我和陳哥在監獄里認識的,他托我來看看你和孩子。
陸斯回剛說完就聽到一個含糊不清喊叫的男聲,緊接著女人瞧了一眼聲音的方向后趕忙說:你快進來。
房子老舊,陸斯回進門的時候還需要彎下腰,剛進來手上的東西就被一青年搶了過去,可那青年的行為舉止完全像個六七歲大的孩子。
不好意思啊...陳義前幾年不小心從高處摔了下來,摔著腦袋了。陳妻說著眼睛就紅了,想要拽回孩子手里的東西還給他。
讓他吃吧,就是給你們買的。陸斯回看著大喊大叫的陳義說。
陳妻松手,陳義馬上抱緊果籃鉆到了房間角落。
你快坐,我給你倒杯水。陳妻擦了把眼淚去了廚房。
陸斯回坐在沙發上,環顧著這個沒任何值錢東西的、狹小又殘敗的家。他又望向蹲在角落里,眼神警覺的陳義,自然明白陳妻后來為何沒去探視老陳,只寫信了。
陳妻將水遞給他,局促不安地坐在了他對面的凳子,磕絆地問,老陳...他還好嗎?
身體挺好,一直都很牽掛你和孩子。陸斯回道。
陳妻的眼淚倏地往下掉,他肯定覺得我不等他了,跟人跑了吧?
沒有。陸斯回握著水杯說:他只是放心不下你。
陳妻一張口,情緒便更控制不住了,我不是不去看他,是孩子摔傻了一刻都離不開人...我不敢告訴他,他為了我殺了人,把孩子交給我,我也沒能照顧好。
是我對不起他、是我對不起他啊!陳妻止不住地啜泣。
長久而壓抑的悲傷迸發,能做的似乎只剩流淚了。
一個人帶孩子生活艱難,陳哥愛你,知道了也不會想要責怪你。陸斯回沒想說安慰的話,只是說了實話,他在里面跟我講過你們怎么相識的,怎么相愛的,什么時候有陳義的。
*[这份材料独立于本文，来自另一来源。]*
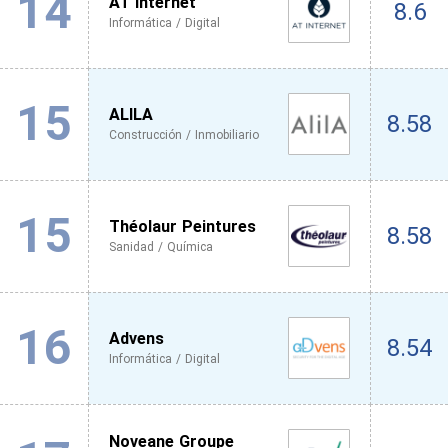
14
AT Internet
8.6
Informática / Digital
15
ALILA
8.58
Construcción / Inmobiliario
15
Théolaur Peintures
8.58
Sanidad / Química
16
Advens
8.54
Informática / Digital
Noveane Groupe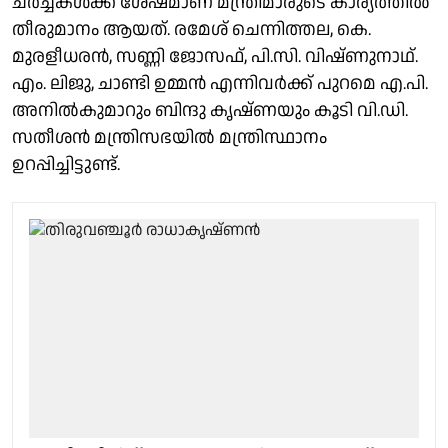
ചർച്ചകൾക്ക് ശേഷമാണ് മന്ത്രിമാരുടെ കാര്യത്തിൽ
തീരുമാനം ആയത്. രമേശ് ചെന്നിത്തല, കെ.
മുരളീധരൻ, സണ്ണി ജോസഫ്, പി.സി. വിഷ്ണുനാഥ്.
എം. ലിജു, ചാണ്ടി ഉമ്മൻ എന്നിവർക്ക് പുറമെ എ.പി.
അനിൽകുമാറും ബിന്ദു കൃഷ്ണയും കൂടി വി.ഡി.
സതീശൻ മന്ത്രിസഭയിൽ മന്ത്രിസ്ഥാനം
ഉറപ്പിച്ചിട്ടുണ്ട്.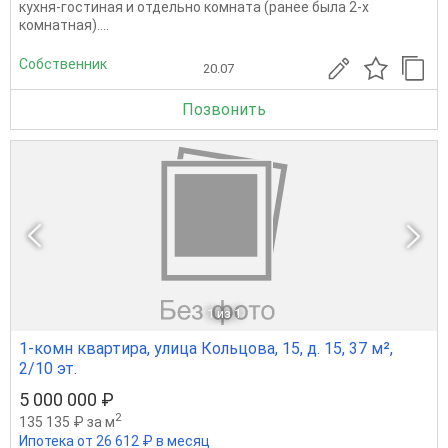
кухня-гостиная и отдельно комната (ранее была 2-х
комнатная)....
Собственник
20.07
Позвонить
1
из 1
1-комн квартира, улица Кольцова, 15, д. 15, 37 м²,
2/10 эт.
5 000 000 ₽
2
135 135 ₽ за м
Ипотека от 26 612 ₽ в месяц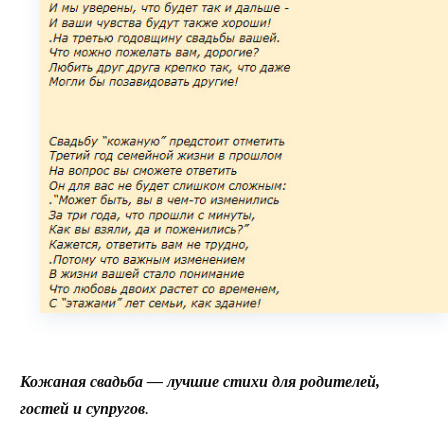
Кожаная свадьба — лучшие стихи для родителей,
гостей и супругов
.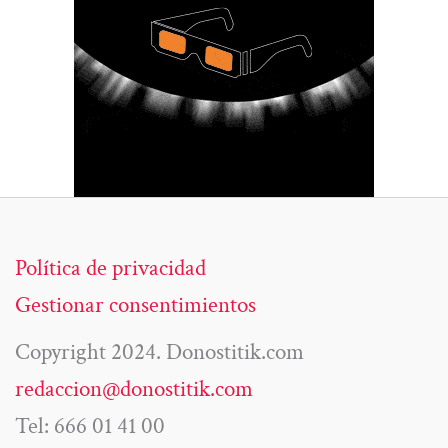
Política de privacidad
Gestionar consentimientos
Copyright 2024. Donostitik.com
redaccion@donostitik.com
Tel: 666 01 41 00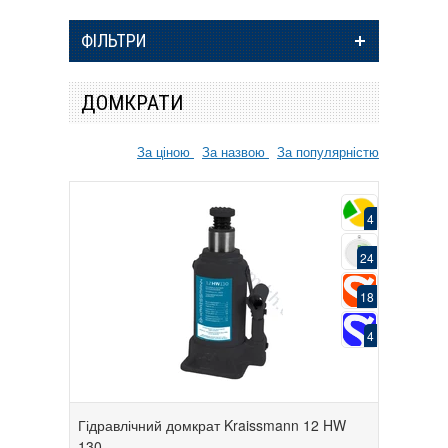
ФІЛЬТРИ
ДОМКРАТИ
За ціною
За назвою
За популярністю
4
24
18
4
Гідравлічний домкрат Kraissmann 12 HW
130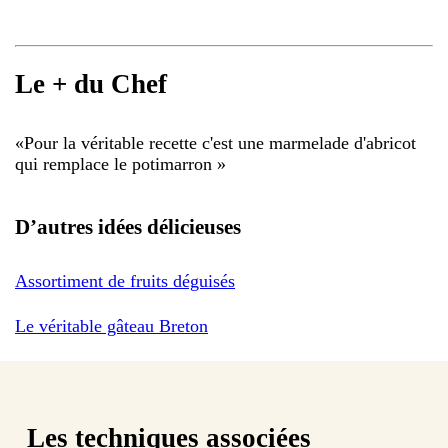
Le + du Chef
«
Pour la véritable recette c'est une marmelade d'abricot
qui remplace le potimarron
»
D’autres idées délicieuses
Assortiment de fruits déguisés
Le véritable gâteau Breton
Les techniques associées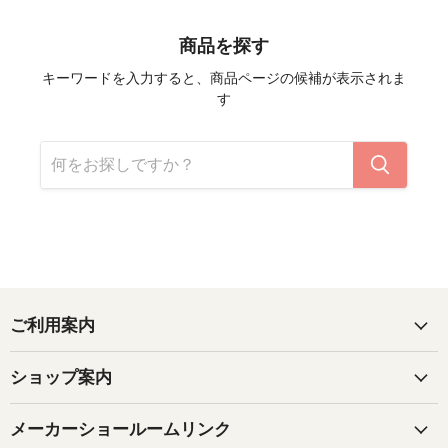
商品を探す
キーワードを入力すると、商品ページの候補が表示されま
す
ご利用案内
ショップ案内
メーカーショールームリンク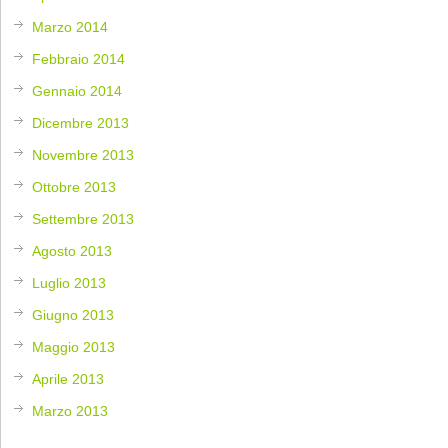
Marzo 2014
Febbraio 2014
Gennaio 2014
Dicembre 2013
Novembre 2013
Ottobre 2013
Settembre 2013
Agosto 2013
Luglio 2013
Giugno 2013
Maggio 2013
Aprile 2013
Marzo 2013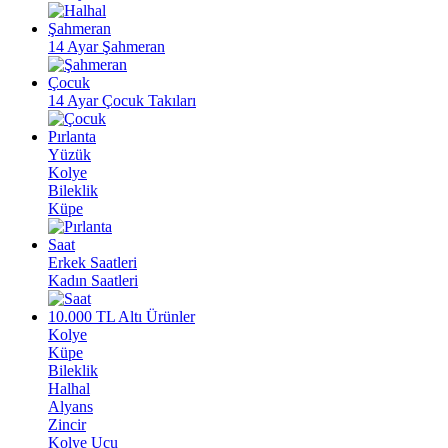
Şahmeran
14 Ayar Şahmeran
Çocuk
14 Ayar Çocuk Takıları
Pırlanta
Yüzük
Kolye
Bileklik
Küpe
Saat
Erkek Saatleri
Kadın Saatleri
10.000 TL Altı Ürünler
Kolye
Küpe
Bileklik
Halhal
Alyans
Zincir
Kolye Ucu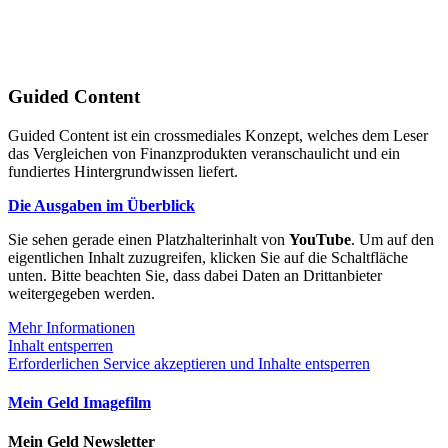
Guided Content
Guided Content ist ein crossmediales Konzept, welches dem Leser
das Vergleichen von Finanzprodukten veranschaulicht und ein
fundiertes Hintergrundwissen liefert.
Die Ausgaben im Überblick
Sie sehen gerade einen Platzhalterinhalt von
YouTube
. Um auf den
eigentlichen Inhalt zuzugreifen, klicken Sie auf die Schaltfläche
unten. Bitte beachten Sie, dass dabei Daten an Drittanbieter
weitergegeben werden.
Mehr Informationen
Inhalt entsperren
Erforderlichen Service akzeptieren und Inhalte entsperren
Mein Geld Imagefilm
Mein Geld Newsletter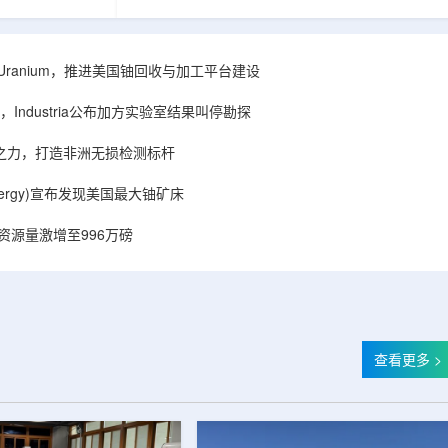
着计算机芯片尺
目旨在提升产能，支持美国海军相关关键项目，
，器件过热正成
并为公司在核能领域的后续增长提供空间和基础
统热流测量方法
设施条件。根据公司披露，新设施位于布鲁克菲
时存在局限，例
尔德帕克里奇路120号，占地约14.1087万平方英
ISA Uranium，推进美国铀回收与加工平台建设
不同材料层中的
尺。工厂建成后，将整合目前分布在康涅狄格州
难以在微小尺度
丹伯里和贝瑟尔三个地点的业务。该设施预计于
Industria公布加方实验室结果叫停勘探
..
2027年初投入使用，若最终设计和租户装修工...
心之力，打造非洲无损检测标杆
r Energy)宣布发现美国最大铀矿床
铀资源量激增至996万磅
查看更多 >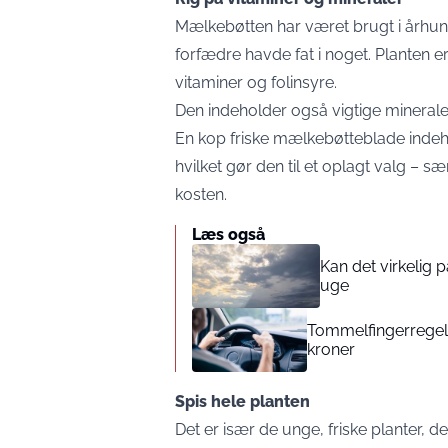
Mælkebøtten har været brugt i århund
forfædre havde fat i noget. Planten e
vitaminer og folinsyre.
Den indeholder også vigtige mineral
En kop friske mælkebøtteblade indeh
hvilket gør den til et oplagt valg – sæ
kosten.
Læs også
Kan det virkelig
uge
Tommelfingerregel i
kroner
Spis hele planten
Det er især de unge, friske planter, d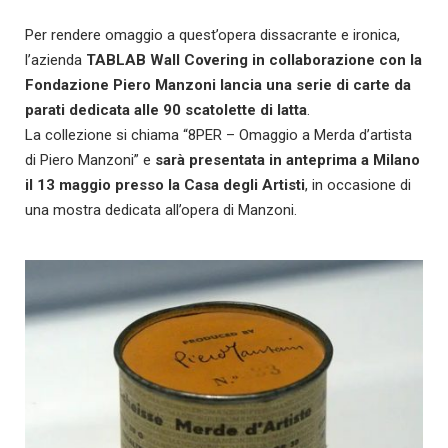
Per rendere omaggio a quest’opera dissacrante e ironica,
l’azienda
TABLAB Wall Covering in collaborazione con la
Fondazione Piero Manzoni lancia una serie di carte da
parati dedicata alle 90 scatolette di latta
.
La collezione si chiama “8PER – Omaggio a Merda d’artista
di Piero Manzoni” e
sarà presentata in anteprima a Milano
il 13 maggio presso la Casa degli Artisti
, in occasione di
una mostra dedicata all’opera di Manzoni.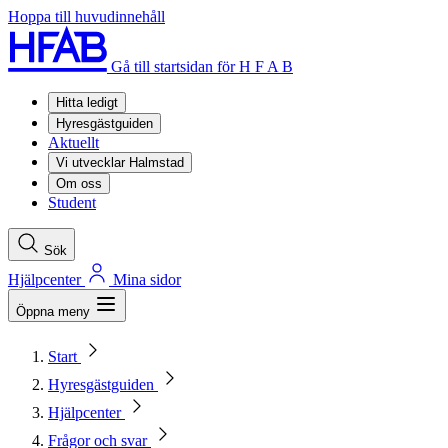
Hoppa till huvudinnehåll
Gå till startsidan för H F A B
Hitta ledigt
Hyresgästguiden
Aktuellt
Vi utvecklar Halmstad
Om oss
Student
Sök
Hjälpcenter
Mina sidor
Öppna meny
Start
Hyresgästguiden
Hjälpcenter
Frågor och svar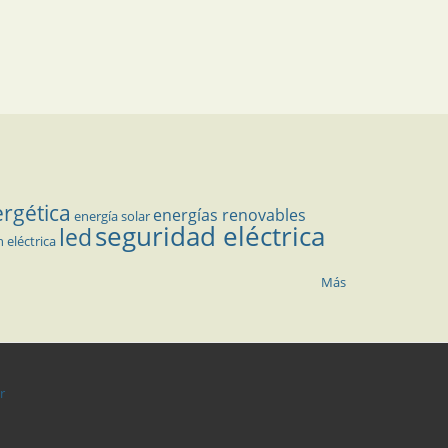
ergética
energías renovables
energía solar
seguridad eléctrica
led
n eléctrica
Más
r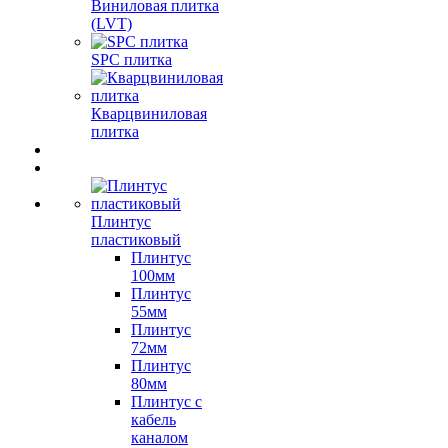
Виниловая плитка
(LVT)
SPC плитка
Кварцвиниловая
плитка
Плинтус
пластиковый
Плинтус
100мм
Плинтус
55мм
Плинтус
72мм
Плинтус
80мм
Плинтус с
кабель
каналом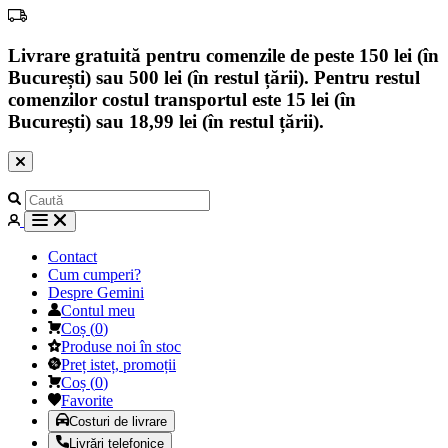
Livrare gratuită pentru comenzile de peste 150 lei (în
București) sau 500 lei (în restul țării). Pentru restul
comenzilor costul transportul este 15 lei (în
București) sau 18,99 lei (în restul țării).
Contact
Cum cumperi?
Despre Gemini
Contul meu
Coș
(
0
)
Produse noi în stoc
Preț isteț, promoții
Coș
(
0
)
Favorite
Costuri de livrare
Livrări telefonice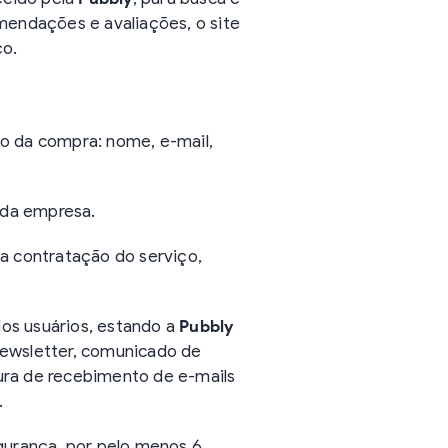
omendações e avaliações, o site
ço.
to da compra: nome, e-mail,
l da empresa.
da contratação do serviço,
os usuários, estando a
Pubbly
Newsletter, comunicado de
ura de recebimento de e-mails
.
egurança, por pelo menos 6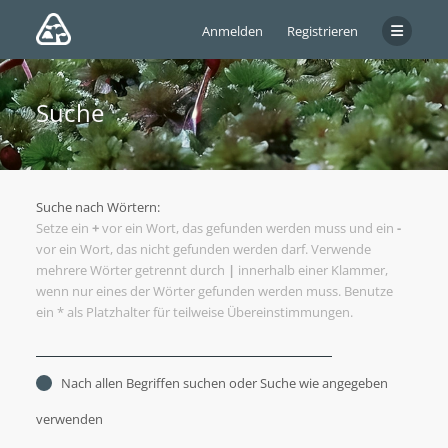
Anmelden
Registrieren
Suche
Suche nach Wörtern:
Setze ein
+
vor ein Wort, das gefunden werden muss und ein
-
vor ein Wort, das nicht gefunden werden darf. Verwende
mehrere Wörter getrennt durch
|
innerhalb einer Klammer,
wenn nur eines der Wörter gefunden werden muss. Benutze
ein * als Platzhalter für teilweise Übereinstimmungen.
Nach allen Begriffen suchen oder Suche wie angegeben
verwenden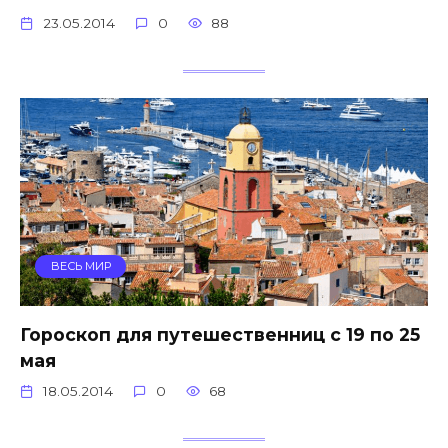
23.05.2014
0
88
ВЕСЬ МИР
Гороскоп для путешественниц с 19 по 25
мая
18.05.2014
0
68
他說這輩子浪費了太多時間,你受了太多苦,下輩子要早早找到你,保護好你。陸斯回平靜地轉述,水杯里的水逐漸變得溫吞。
陳妻聽到這里,哭著卻又笑了出來,笑著卻又哭得更厲害了。
一旁的陳義看到母親流淚,卻吃著手里的香蕉樂呵呵地大笑,那時陸斯回才感到踩在腳下的地真正的實了,也真正重新回到了這個世界,因為他正親眼目睹著塵世疾苦。
那天下午他沒有一絲覺得陳妻的哭聲惹人煩,他只是安靜地坐那里,只有一縷陽光的逼仄房間里,看著她流淚,聽著她訴說。
天知道,他有無數次都想像她一樣,沒日沒夜地流淚,整晚整晚地痛哭,撕心裂肺地號泣。
可是,他卻流不出一滴淚水。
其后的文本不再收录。